The support ticket was raised for the case that the customer has configured auto termination functionality for the suspended instances. The messages were neither getting archived nor terminated. But the Data Monitoring dashboard was showing the details of the successful run.
Our investigation starts:
For a support ticket, with respect to Data Monitoring section, the first thing that we would check is for the alarm configuration details and then the logs for an exception. So, we started the investigation by checking the alarm details and they seemed to be fine. But the exception was captured in the Data Monitoring dashboard when the details of the task action were checked for.
System.Data.SqlClient.SqlException (0x80131904): Timeout expired. The timeout period elapsed prior to completion of the operation or the server is not responding. —> System.ComponentModel.Win32Exception (0x80004005): The wait operation timed out at System.Data.SqlClient.SqlConnection.OnError(SqlException exception, Boolean breakConnection, Action`1 wrapCloseInAction)
The real cause for the Timeout exception:
There was an additional information from the customer that they were not able to delete the existing MessageBox data alert from BizTalk360, even though the BT360 service account was a superuser. The same timeout exception was displayed while deleting the alarm also. The suspended instances were getting terminated from BizTalk admin console without any issues. Since this was an issue in the production environment, we immediately went on a call with the customer to probe further on the case.
There were four BizTalk360 servers configured in High Availability mode in the production environment, out of which 3 were passive and one was active. We checked the status of the monitoring sub-services and found that Purging was not getting updated properly.
The timeout exception usually happens when there is a large volume of data. Checking all the permissions and configurations, everything was fine. The next step was to check for the data in the BizTalk360 database. But from where does the large volume of data come from?
BizTalk360 communication with other BizTalk databases:
It’s a well-known fact that BizTalk360 is a one-stop monitoring solution to monitor BizTalk server. So, for monitoring the BizTalk artefacts and the messages flowing through the receive and send ports, BizTalk360 polls for the data from the BizTalk databases namely BizTalkDTADb and BizTalkMsgBoxDb and inserts the required data into the BizTalk360 database as per the alarm configurations. For MessageBox Data Monitoring, the data from BizTalkMsgBoxDb is fetched. If there is any action (resume/terminate) is configured for the suspended instances in Data Monitoring, then the data is inserted into the following tables in BizTalk360 database.

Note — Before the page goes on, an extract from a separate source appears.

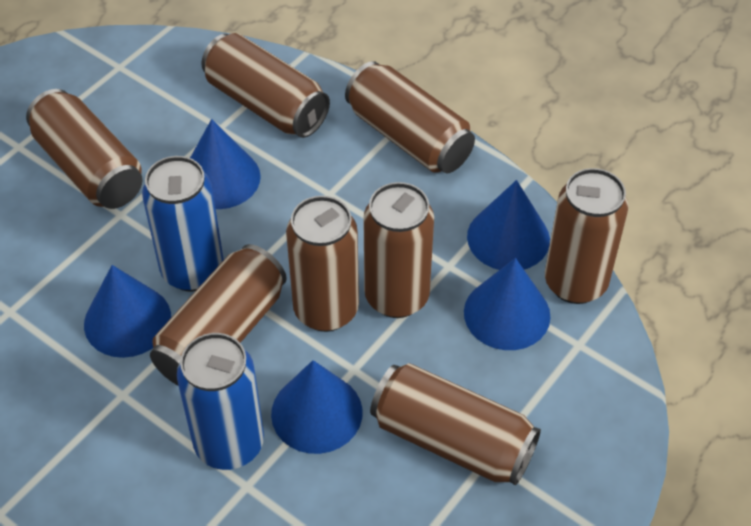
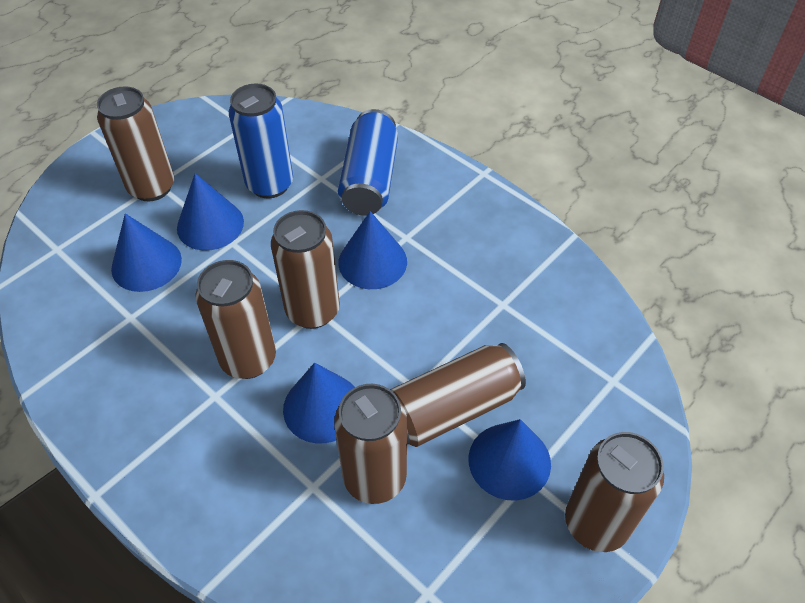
brown can: [26,89,142,209] [150,244,287,385] [201,33,330,138] [286,196,359,332] [345,61,475,173] [363,182,434,318] [370,363,541,486] [545,168,628,304] = 8 -> [97,86,174,202] [196,260,276,379] [271,210,340,329] [334,384,407,504] [390,343,526,447] [565,432,664,552] = 6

When we checked the number of records in the b360_st_DataMonitorTaskActionResults table, the select query was just spinning and was taking lot of time to load the results. This was due to the reason that there were 8 million records in that table. And obviously, this was cause for the timeout exception in BizTalk360.
Purging in BizTalk360:
BizTalk360 comes out of the box with the ability to set purging duration and the background monitoring service has the capability to purge older data automatically after the specified period. The Administrators/Superusers can set up the “Purge duration” under “Settings”. This will control the database growth and hence the performance of BizTalk360 will not get affected. The default purging settings in BizTalk360 can be seen in the below screenshot.
We can see that the purging duration for Data Monitoring is 2 Months. Hence the historical data for 2 months will be present in BizTalk360 database.
Purging needs to be done to remove the historical data, thereby making the database healthy. BizTalk360 purges the data by running the stored procedure in the specified duration specified in the settings. The purging settings can be altered by the customers according to their business needs and data flow. If a large volume of data flows through the ports, they can set the purge duration to a minimum value so that data growth is controlled.
We recommended the customer to decrease the purge duration to 1 month and the observe the Data Monitoring. After modifying the purge duration, the MessageBox Data Monitoring started working as expected. The suspended instances were getting terminated as per the alarm configuration and there were no timeouts happening.
The best practice to follow in case of timeout exception:
Whenever a timeout exception occurs, the first thing to be checked is the standard database reports in the relevant databases. This will ensure which table occupies more space. Then we can act on the purging policy and change it according to the business needs and data flow.